Wednesday, January 20, 2016

On Star Wars

             To call Star Wars a little derivative is a bit like calling Donald Trump a little irresponsible. It’s more than an understatement, it’s a redundancy. The original Star Wars concept was derived from every previous fairy-tale archetype known to man, and this new one is derived from the original. It’s a mirror image copy of the original, with bits of episodes five and six thrown in completion. Watching it, I thought two things:

           First: Did it need to be? Did we need to begin with a young orphan in a desert? Did we need a cute little droid with secret plans hidden within him? Did the super-villain need to wear a mask? Did we need a cantina scene, complete with mock bar-band? Another planet-sized planet destroyer, with more holographic visitations from the Big Boss guy? More familial strife? More long dog-fights through stretches of impossibly lengthy duct work? Did we need to undo three films worth of Han Solo’s character development to bring him back exactly as we found him[1]? Did we need to restore the status quo to this mythical world?  Sure. Why not?

            Second:. This is so fucking cool. Despite all the above, I loved every minute of it, the contrived plot, the cliched dialogue, the snarling villains, the blatant self-reference and the shameless melodrama. Especially the shameless melodrama. I loved it all. I didn’t think they could do it anymore; I thought space opera of this kind was extinct forever, banished in the wake of disco-dancing irony. Hallelujah! There’s no irony to be found here. And no disco songs! Abrhams and company aren’t joking around here: they mean it. They believe it. And it shows. Despite all the above, traits which I normally despise in a movie, it’s done here with such panache, gravitas and wide-eyed sincerity, I could not help but be swept along for the ride, my reservations left far-far behind.

            Best of all: there is no trace of the prequels. No Jar-Jar Binks, no planet Naboo, no crude racial stereotypes. The rules of good (if simple) story-telling and tasteful aesthetics apply here – the villains are menacing, the heroes are charismatic, there is emotional investment in the story, and it actually looks good. We get a world here that looks like people actually live in it, not the blue-screen barf of the prequels. In fact, there’s not a trace of the garish, asymmetrical ugliness that defined the prequels. We can finally pretend they never existed. That is probably the best thing of all.
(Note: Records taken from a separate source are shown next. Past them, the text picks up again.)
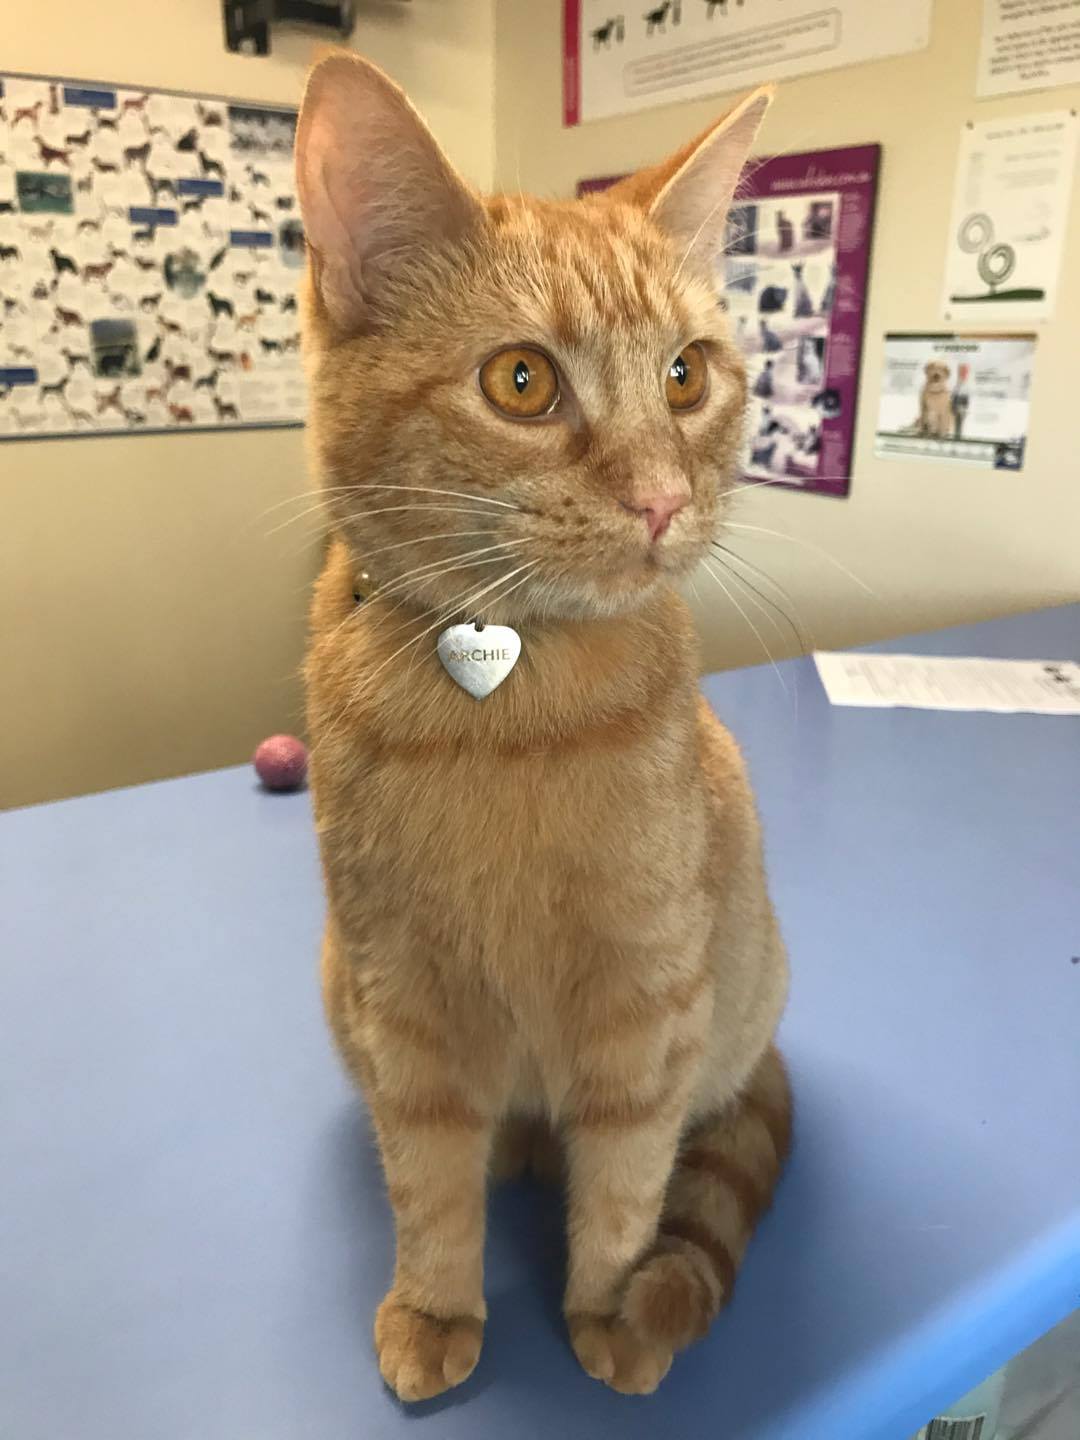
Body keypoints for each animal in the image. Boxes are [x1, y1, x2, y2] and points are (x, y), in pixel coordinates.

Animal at [296, 53, 790, 1403]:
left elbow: (625, 1186)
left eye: (687, 375)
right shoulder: (402, 1004)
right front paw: (436, 1306)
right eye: (521, 382)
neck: (505, 710)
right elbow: (427, 1185)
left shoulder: (646, 1004)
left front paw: (610, 1310)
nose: (662, 499)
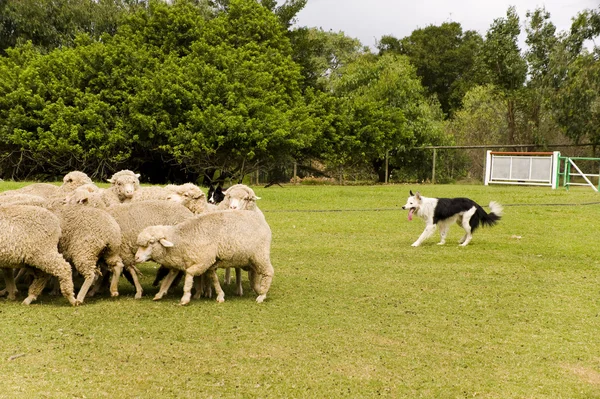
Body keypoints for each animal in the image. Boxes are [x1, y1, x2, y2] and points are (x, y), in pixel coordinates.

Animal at [135, 211, 274, 304]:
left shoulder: (203, 261)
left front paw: (185, 297)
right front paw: (159, 294)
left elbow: (189, 274)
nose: (136, 258)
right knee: (255, 275)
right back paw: (259, 290)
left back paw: (261, 296)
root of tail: (260, 218)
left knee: (269, 272)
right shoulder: (204, 263)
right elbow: (213, 279)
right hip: (251, 260)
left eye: (151, 242)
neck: (181, 239)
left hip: (260, 254)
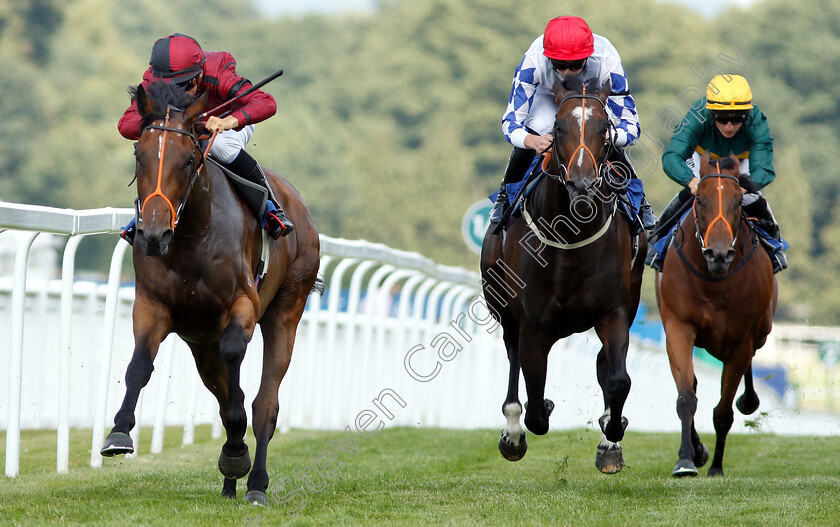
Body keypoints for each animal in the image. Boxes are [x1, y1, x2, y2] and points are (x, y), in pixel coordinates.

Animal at [99, 82, 322, 504]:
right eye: (139, 156)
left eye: (188, 161)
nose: (154, 234)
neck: (191, 238)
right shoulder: (152, 306)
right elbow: (139, 365)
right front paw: (119, 432)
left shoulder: (243, 305)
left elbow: (237, 369)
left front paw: (236, 452)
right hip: (200, 342)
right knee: (227, 393)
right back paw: (230, 484)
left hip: (287, 307)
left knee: (264, 403)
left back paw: (255, 483)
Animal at [482, 75, 648, 474]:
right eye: (558, 128)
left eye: (604, 128)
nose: (582, 184)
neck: (570, 236)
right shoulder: (532, 324)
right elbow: (536, 403)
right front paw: (526, 421)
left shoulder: (614, 312)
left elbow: (617, 379)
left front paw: (612, 434)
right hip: (504, 307)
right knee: (514, 361)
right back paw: (513, 433)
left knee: (605, 365)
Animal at [656, 153, 780, 478]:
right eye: (700, 200)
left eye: (738, 201)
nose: (719, 254)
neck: (714, 283)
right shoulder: (678, 328)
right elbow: (686, 396)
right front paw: (687, 459)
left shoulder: (740, 341)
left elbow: (723, 411)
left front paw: (716, 468)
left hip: (761, 332)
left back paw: (748, 400)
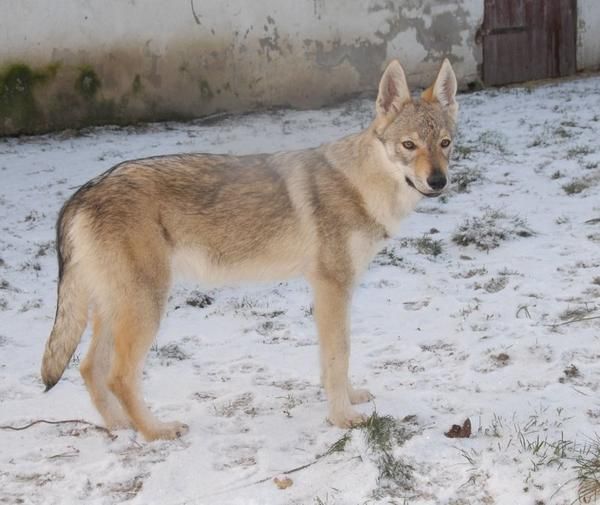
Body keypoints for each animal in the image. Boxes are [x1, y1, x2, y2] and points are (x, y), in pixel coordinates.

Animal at [41, 58, 454, 438]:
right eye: (409, 145)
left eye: (445, 143)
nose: (438, 181)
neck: (362, 184)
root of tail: (80, 194)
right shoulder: (332, 287)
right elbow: (339, 355)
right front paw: (343, 418)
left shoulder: (332, 291)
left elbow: (333, 359)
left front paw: (348, 399)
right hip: (146, 307)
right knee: (119, 376)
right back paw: (156, 431)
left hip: (117, 309)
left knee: (89, 368)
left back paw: (120, 428)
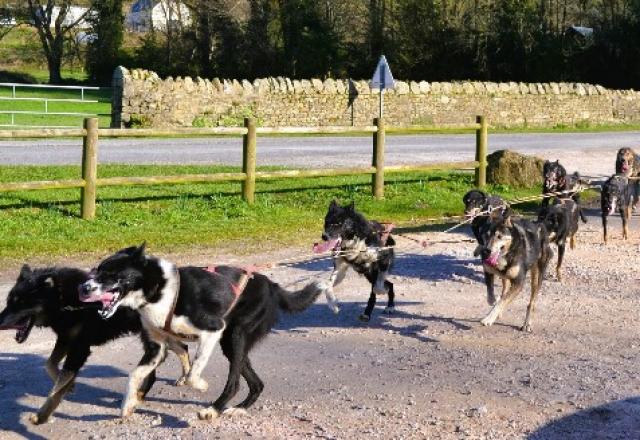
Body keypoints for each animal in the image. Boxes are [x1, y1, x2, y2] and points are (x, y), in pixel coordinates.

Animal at [79, 246, 328, 422]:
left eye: (110, 274)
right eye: (96, 270)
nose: (83, 288)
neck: (158, 289)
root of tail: (271, 285)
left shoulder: (212, 329)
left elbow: (193, 371)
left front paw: (200, 385)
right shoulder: (156, 347)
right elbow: (135, 375)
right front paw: (127, 404)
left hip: (234, 337)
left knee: (234, 383)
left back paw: (213, 410)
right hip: (233, 345)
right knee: (256, 383)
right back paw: (238, 409)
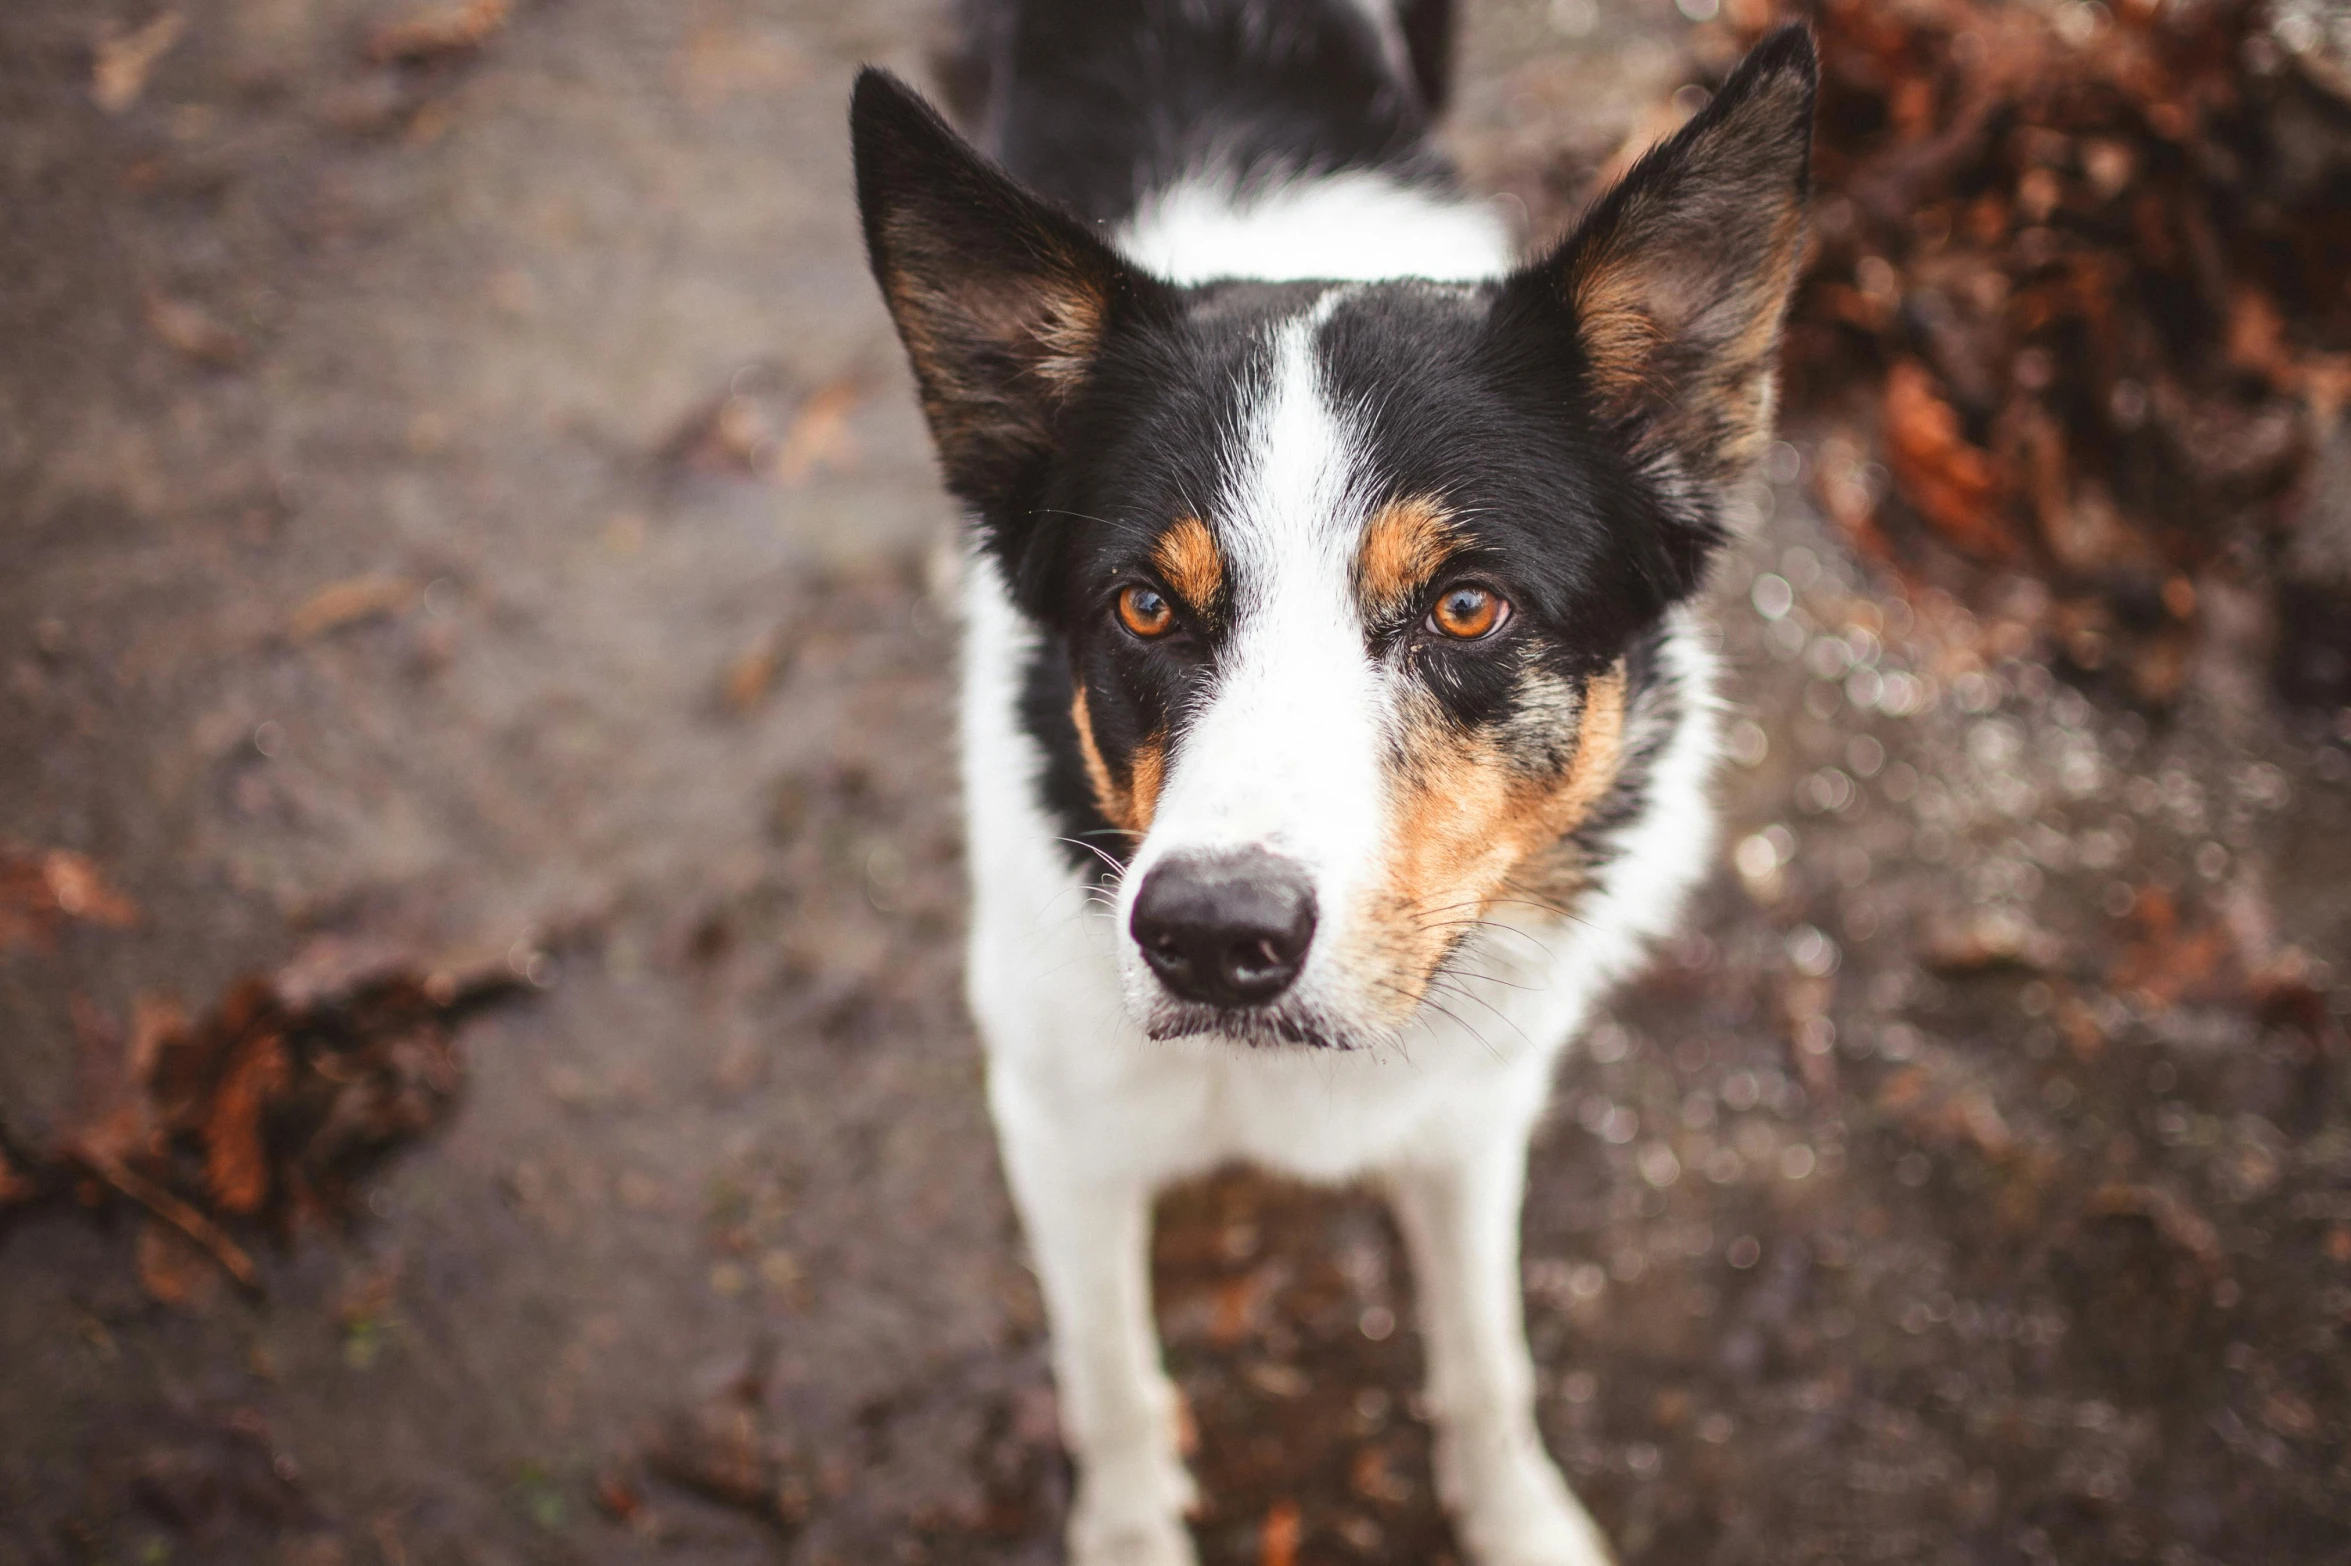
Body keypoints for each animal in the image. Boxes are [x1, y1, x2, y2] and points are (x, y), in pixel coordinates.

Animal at [851, 6, 1814, 1551]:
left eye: (1466, 607)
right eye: (1140, 607)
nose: (1210, 938)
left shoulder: (1471, 1112)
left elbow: (1485, 1352)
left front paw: (1516, 1517)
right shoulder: (1055, 1129)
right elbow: (1108, 1377)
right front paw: (1128, 1530)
            I probably could pick it apart and find all sorts of things to get annoyed with. Let’s be honest here, this is more of a video-game than a movie, written by committee, designed for merchandise, specifically constructed to appeal to our sentimental attachment to childhood memories. But I think it’s high time someone respected my sentimental attachment to my childhood memories. In this rotten world, where ISIS exists but Motorhead no longer does, and where even Doctor Who will let you down, I’ll take what I can get. I want my adventure stories back, and finally I got one.

            Hallelujah.   
  




[1] To be fair, this is sort of explained – he was reacting to trauma, the only way he knew how. Fair enough.